The leavings of two five-gallon white tubs of apples picked from the tree that grows next to the vegetable garden I tend. It was only a partial harvest, but it was enough to cause trouble.
I knew what I was in for. Every time I have an apple tree in my life, peeling, coring, cooking, drying, repeat, repeat, repeat, takes over everything for a week or two, right about the same time that the tomatoes demand canning and freezing.
As bags of dehydrated apples multiplied across my kitchen counter, so did heaps of apple core tubes and red curls of skin created by the hand-crank peeler borrowed from Steve (just like the one I sold at auction when I got rid of almost everything before moving to town). Some I cooked down into a nice apple bourbon jelly. But there a limit to how much jelly I want in my life, so I tried my hand at making apple scrap vinegar.
Out on the shady front porch, in gallon pickle jars and an old crock, stinky apple scrap water frothed, bubbled, fermented and transformed into “must” and ultimately into the most exquisite apple cider vinegar I have ever tasted.
The process invites in wild bacteria and puts it to good use.
There are domesticated, predictable bacteria used commercially, and then there are the unruly, wild ones. In the air, all around us. Some good, some bad.
We like the good. They are the power behind sour dough, beer, kimchi, wine, cheese, bourbon, sauerkraut, yogurt, and exotic kefir and kombucha. They fuel the transformation of kitchen scraps to black dirt in compost piles.
We hate the bad. The Clostridium botulinum that causes botulism. The Corynebacterium diphtheriae that causes diphtheria. The Borrelia burgdorferi that causes Lyme disease.
All of them are wild creatures equal in the eyes of nature.
We try to keep our lives in narrow corrals, controlled and domesticated, predictable like commercial bacteria. But life is not that way. It is wild like the bacteria that swirl around us. And we fear the wild, the unknown, and the unforeseen.
Yet it is this very Shiva of wildness, this destruction, fermentation, and transformation of the ordinary and predictable that is the froth of creativity and growth. It is in this wildness, when it appears in our lives, when it bursts open with strange and disruptive horrors, that we can find renewal. It is here when we are forced to drop the precious scraps of familiar, like piles of old cores and peels, to mutate into new, often better, versions of ourselves.

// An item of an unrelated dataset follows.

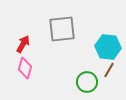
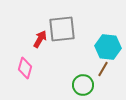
red arrow: moved 17 px right, 5 px up
brown line: moved 6 px left, 1 px up
green circle: moved 4 px left, 3 px down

I want to tell people when I hear them mourning the loss of what was, that this collapse can be glorious. That the breaking down of the dulling static opens the universe of the thrilling dynamic. That it is the most natural part of life. That a new form, refreshed by transformation and fermentation, is being offered. To look for that outstretched hand. But I don’t. I know they can’t hear me. The roar of disaster and grief too loud.
Maybe I should just introduce some good wild into their lives. Small gifts of apple scrap vinegar, sauerkraut and kimchi. Loaves of sour dough bread. Or, of course, the traditional bottle of good bourbon.